--- Task input Enclosed Below ---
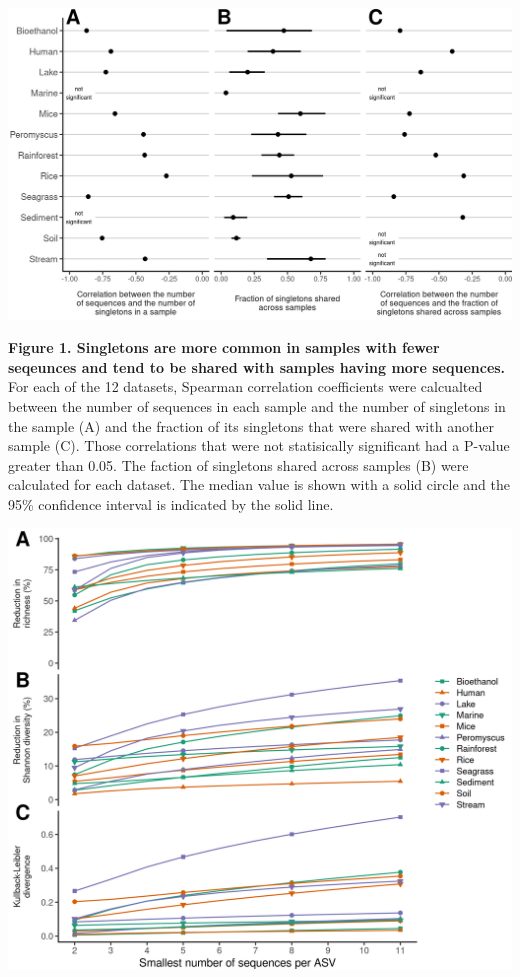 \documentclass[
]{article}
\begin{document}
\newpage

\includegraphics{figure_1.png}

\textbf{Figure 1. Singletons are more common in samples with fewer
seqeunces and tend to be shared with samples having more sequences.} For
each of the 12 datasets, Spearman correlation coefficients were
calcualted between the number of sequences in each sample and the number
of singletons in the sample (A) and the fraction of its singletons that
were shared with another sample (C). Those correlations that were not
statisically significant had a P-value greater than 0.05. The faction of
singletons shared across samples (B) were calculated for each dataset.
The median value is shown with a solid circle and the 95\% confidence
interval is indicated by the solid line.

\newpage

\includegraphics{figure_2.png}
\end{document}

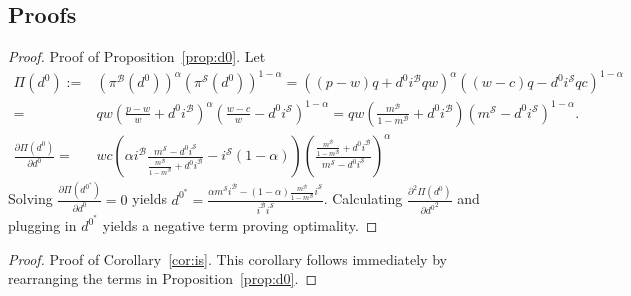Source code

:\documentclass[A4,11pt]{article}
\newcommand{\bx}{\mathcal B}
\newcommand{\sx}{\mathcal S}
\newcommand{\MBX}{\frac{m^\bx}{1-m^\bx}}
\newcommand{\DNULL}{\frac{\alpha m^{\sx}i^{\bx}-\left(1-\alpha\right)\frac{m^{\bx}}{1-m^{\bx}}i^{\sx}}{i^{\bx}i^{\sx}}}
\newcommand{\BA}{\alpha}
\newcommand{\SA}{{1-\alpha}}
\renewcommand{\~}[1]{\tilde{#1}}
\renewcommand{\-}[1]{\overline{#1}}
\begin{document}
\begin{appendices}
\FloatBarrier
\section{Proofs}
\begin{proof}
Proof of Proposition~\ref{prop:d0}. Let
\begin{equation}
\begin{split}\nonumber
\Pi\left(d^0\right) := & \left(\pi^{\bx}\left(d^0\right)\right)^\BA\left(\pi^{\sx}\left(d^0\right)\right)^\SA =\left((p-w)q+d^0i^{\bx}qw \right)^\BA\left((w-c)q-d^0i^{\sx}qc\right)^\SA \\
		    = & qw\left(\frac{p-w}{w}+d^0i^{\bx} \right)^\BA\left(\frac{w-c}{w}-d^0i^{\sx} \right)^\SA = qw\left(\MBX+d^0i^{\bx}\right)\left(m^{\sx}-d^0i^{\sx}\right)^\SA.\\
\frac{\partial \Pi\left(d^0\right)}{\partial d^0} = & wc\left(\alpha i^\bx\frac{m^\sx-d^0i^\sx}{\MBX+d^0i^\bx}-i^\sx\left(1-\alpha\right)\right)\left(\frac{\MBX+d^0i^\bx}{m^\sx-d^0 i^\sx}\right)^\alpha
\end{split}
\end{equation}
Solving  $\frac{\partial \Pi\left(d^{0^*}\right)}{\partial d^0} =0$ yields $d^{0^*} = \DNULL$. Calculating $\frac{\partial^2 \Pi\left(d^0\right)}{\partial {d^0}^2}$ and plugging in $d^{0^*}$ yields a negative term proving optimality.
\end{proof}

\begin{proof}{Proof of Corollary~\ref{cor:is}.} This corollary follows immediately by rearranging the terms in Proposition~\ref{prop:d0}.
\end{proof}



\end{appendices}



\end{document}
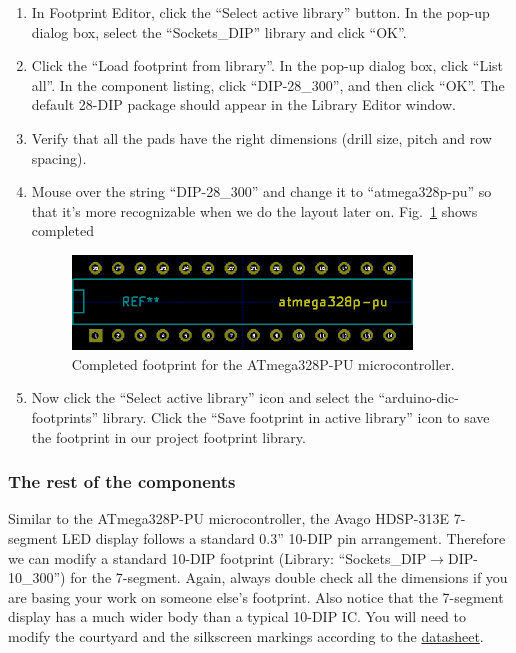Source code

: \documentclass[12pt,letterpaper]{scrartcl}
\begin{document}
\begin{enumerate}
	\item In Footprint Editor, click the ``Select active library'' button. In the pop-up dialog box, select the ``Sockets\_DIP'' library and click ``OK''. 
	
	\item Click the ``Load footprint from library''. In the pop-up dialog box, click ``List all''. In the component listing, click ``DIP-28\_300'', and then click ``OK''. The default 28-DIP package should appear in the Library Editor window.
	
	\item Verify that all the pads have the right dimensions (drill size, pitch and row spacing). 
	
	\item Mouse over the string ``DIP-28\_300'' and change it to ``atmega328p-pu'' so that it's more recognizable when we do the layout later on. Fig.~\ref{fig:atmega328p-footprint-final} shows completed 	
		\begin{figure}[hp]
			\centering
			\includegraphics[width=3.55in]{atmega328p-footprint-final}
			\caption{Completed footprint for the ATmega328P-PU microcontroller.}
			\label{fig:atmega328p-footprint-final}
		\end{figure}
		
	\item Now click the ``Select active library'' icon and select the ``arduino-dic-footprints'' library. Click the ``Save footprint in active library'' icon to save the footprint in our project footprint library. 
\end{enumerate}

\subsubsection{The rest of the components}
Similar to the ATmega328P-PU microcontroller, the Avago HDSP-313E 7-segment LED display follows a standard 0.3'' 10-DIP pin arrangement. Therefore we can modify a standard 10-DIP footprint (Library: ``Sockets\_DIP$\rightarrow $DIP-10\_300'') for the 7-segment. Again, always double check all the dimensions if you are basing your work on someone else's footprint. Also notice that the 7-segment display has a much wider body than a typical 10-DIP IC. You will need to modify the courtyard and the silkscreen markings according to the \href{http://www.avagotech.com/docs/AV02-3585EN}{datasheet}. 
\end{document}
--- End of Enclosed Task input ---
#### [Problem details]
Pull each line holding "shared" out of the listing.

#### [Solution for this exercise]
seqeunces and tend to be shared with samples having more sequences.} For
were shared with another sample (C). Those correlations that were not
singletons shared across samples (B) were calculated for each dataset.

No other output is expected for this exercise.